Kenya opposition lodges legal challenge to election
Kenya's opposition filed a petition late Friday at the Supreme Court challenging the conduct and results of last week's election won by President Uhuru Kenyatta, demanding new polls.
Court registrar Esther Nyaiyaki received piles of bound papers from lawyers representing the National Super Alliance (NASA) coalition, 90 minutes before the midnight deadline for challenges to be lodged.
"The entire process of tallying recording, transmitting, verifying and confirmation of results was so fundamentally flawed that you cannot talk of any meaningful results," NASA said in a statement outlining the alleged irregularities.
"This petition asks the court and by extension the people of Kenya to nullify the entire exercise because it is fatally compromised, in order to pave the way for fresh, legitimate elections."

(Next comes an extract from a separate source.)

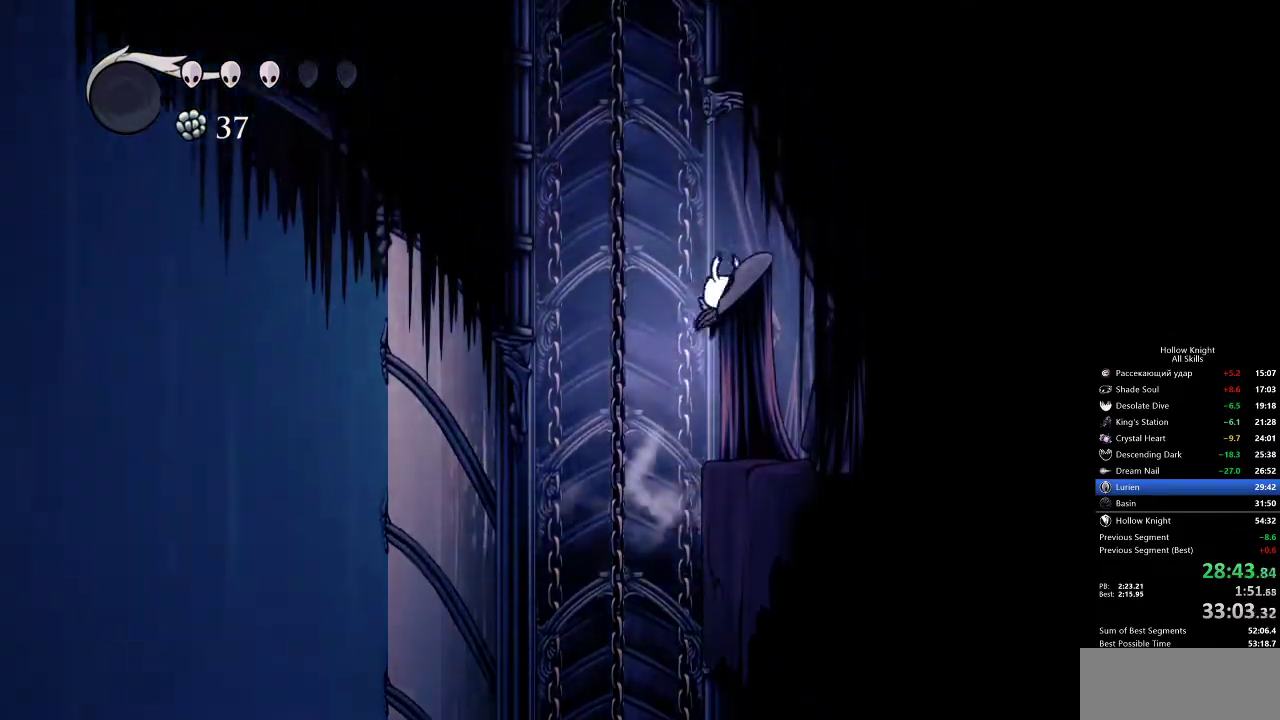
{"keys": ["dash", "left"], "events": [[33, "jump", "up"], [67, "jump", "down"], [67, "left", "down"], [167, "right", "up"], [383, "dash", "down"], [433, "jump", "up"]]}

The opposition dismissed the election process as, "so badly conducted and marred with such glaring irregularities that it does not matter who won, or who was declared the winner."
The seven Supreme Court judges now have two weeks to hear the NASA petition and any legal responses from Kenyatta's Jubilee Party or the Independent Electoral and Boundaries Commission (IEBC) before ruling.
Following national elections on August 8, Kenyatta, the incumbent president, was declared the winner, with 54 percent of the vote, a week ago.
Opposition leader Raila Odinga has refused to recognise the result believing that he has been cheated for a third time in a row.
Following the disputed 2007 election -- which Odinga lost to Mwai Kibaki -- politically motivated tribal violence resulted in 1,100 deaths.
When Odinga was declared the loser to Kenyatta in 2013 he took his complaints to the Supreme Court, and lost.
The veteran opposition leader had previously said court was not an option, raising the spectre of further violent protests after 17 people were killed and scores injured over the weekend, but on Thursday he relented, saying hacking and rigging meant Kenyans had been given "computer-generated leadership".
He also called for peaceful protests.
Election observer groups, while praising the conduct of polling day itself, have raised concerns over the transmission and tallying or results with some pointing to discrepancies in numbers and the absence of original polling station tally sheets.